Singularity-aware Optimization via Randomized Geometric Probing: Towards Stable Non-smooth Optimization
Researchers introduce Singularity-aware Adam (S-Adam), a novel optimizer addressing instability in deep learning with non-smooth components like ReLU activations. The method uses a Local Geometric Instability metric to dynamically adjust step sizes, demonstrating up to 6% accuracy improvements on benchmark datasets while mitigating gradient oscillations.
Modern deep learning architectures introduce non-smooth elements that violate traditional optimization assumptions, creating challenges for adaptive optimizers like Adam. Gradient chattering—violent oscillations from conflicting signals in the Clarke subdifferential—degrades convergence and generalization performance, particularly in quantization-aware training and small-batch scenarios. S-Adam addresses this fundamental limitation by introducing a computationally efficient Local Geometric Instability (LGI) metric that quantifies subdifferential diameter through randomized directional derivatives, enabling real-time detection of unstable regions.
The optimizer's adaptive damping mechanism exponentially decelerates updates in high-instability zones while maintaining acceleration in smooth loss landscapes, balancing exploration and stability. This approach builds on differential inclusion theory, providing formal convergence guarantees to Clarke stationary points at optimal O(1/√T) rates—matching theoretical benchmarks for non-smooth optimization. The method proves particularly valuable for quantization-aware training, where discrete operations create inherent non-smoothness, and for distributed learning with small batch sizes where noisy gradients amplify instability.
Empirical results demonstrate consistent improvements across CIFAR-100 and TinyImageNet benchmarks, with 3-6% accuracy gains over existing methods. Beyond academic significance, this advancement matters for deploying quantized neural networks on edge devices and mobile platforms where computational efficiency depends on stable training. The work addresses a growing gap between theoretical optimization assumptions and practical architectural realities, relevant to practitioners implementing state-of-the-art models with activation functions and quantization operators.

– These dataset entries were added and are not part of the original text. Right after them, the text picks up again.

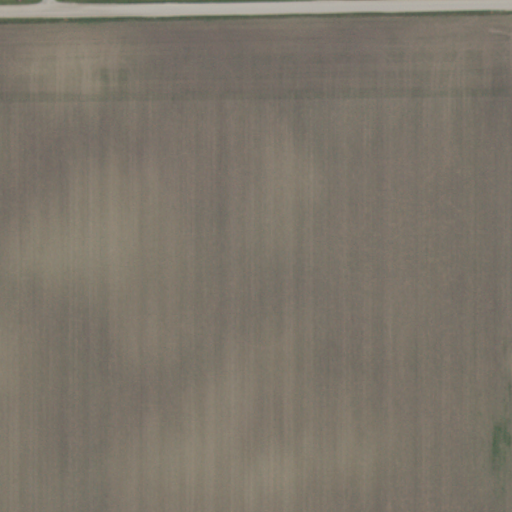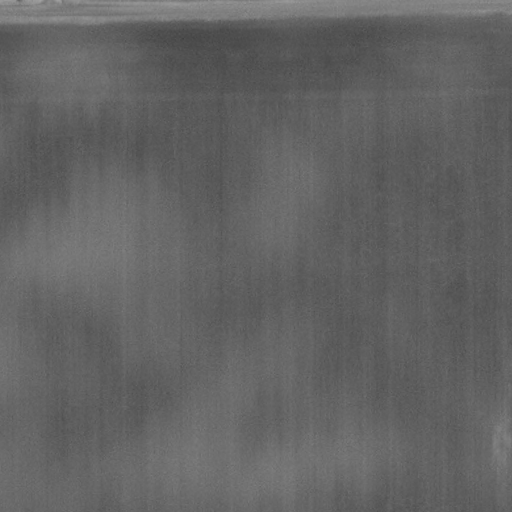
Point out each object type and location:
road: (46, 4)
road: (256, 5)
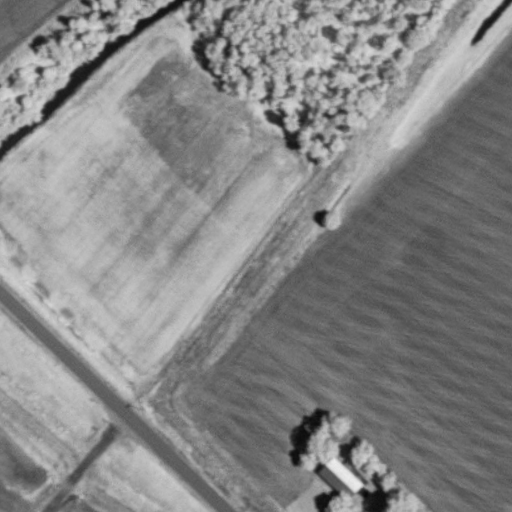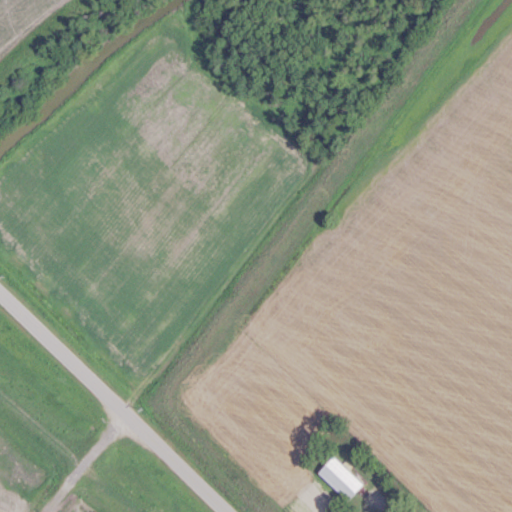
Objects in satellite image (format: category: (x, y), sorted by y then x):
road: (114, 402)
building: (341, 477)
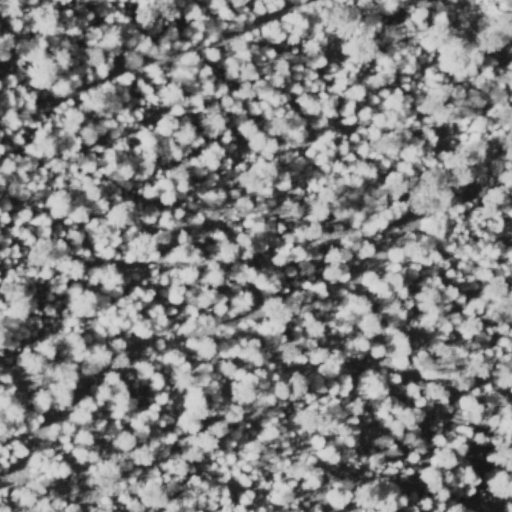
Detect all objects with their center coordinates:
road: (157, 62)
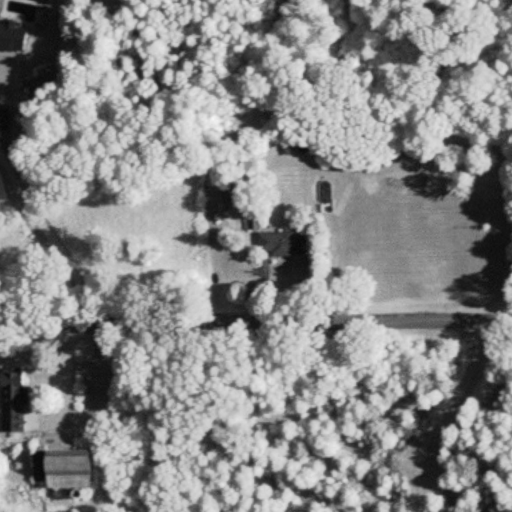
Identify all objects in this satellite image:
building: (12, 37)
building: (235, 193)
road: (53, 238)
building: (282, 242)
road: (256, 325)
building: (13, 401)
building: (63, 468)
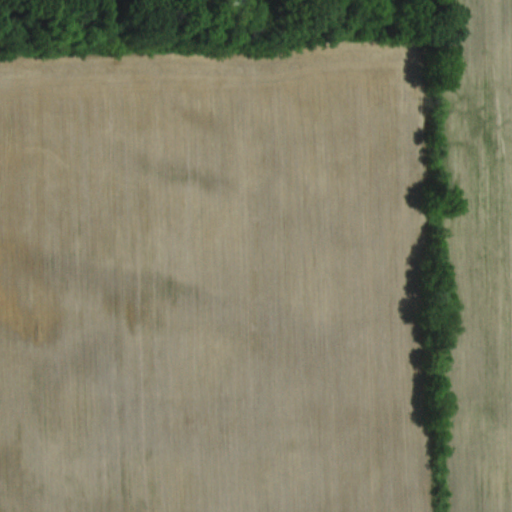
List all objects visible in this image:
crop: (259, 271)
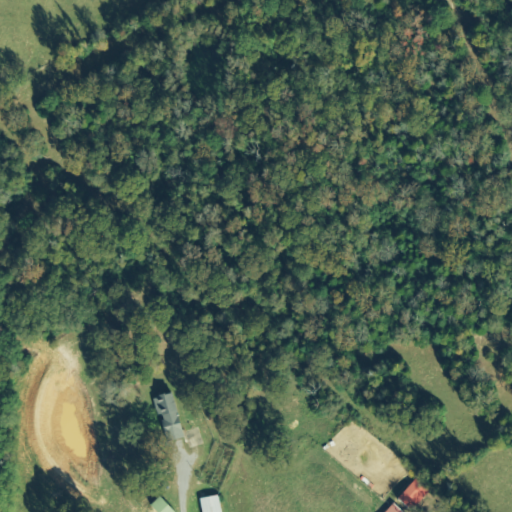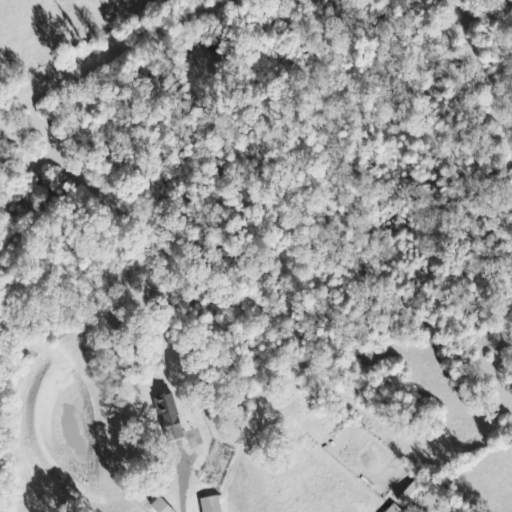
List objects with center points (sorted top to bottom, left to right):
building: (173, 418)
building: (416, 494)
building: (213, 504)
building: (164, 506)
building: (395, 509)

- →S-Adam introduces Local Geometric Instability metric to detect and mitigate gradient chattering in non-smooth loss landscapes.
- →Achieves up to 6% accuracy improvements on CIFAR-100 and 3% on TinyImageNet compared to AdamW and Prox-SGD.
- →Provides formal convergence guarantees to Clarke stationary points at optimal O(1/√T) rates using differential inclusion theory.
- →Particularly beneficial for quantization-aware training and small-batch learning scenarios with high gradient noise.
- →Adaptive damping mechanism balances convergence speed in smooth regions with stability in geometrically unstable areas.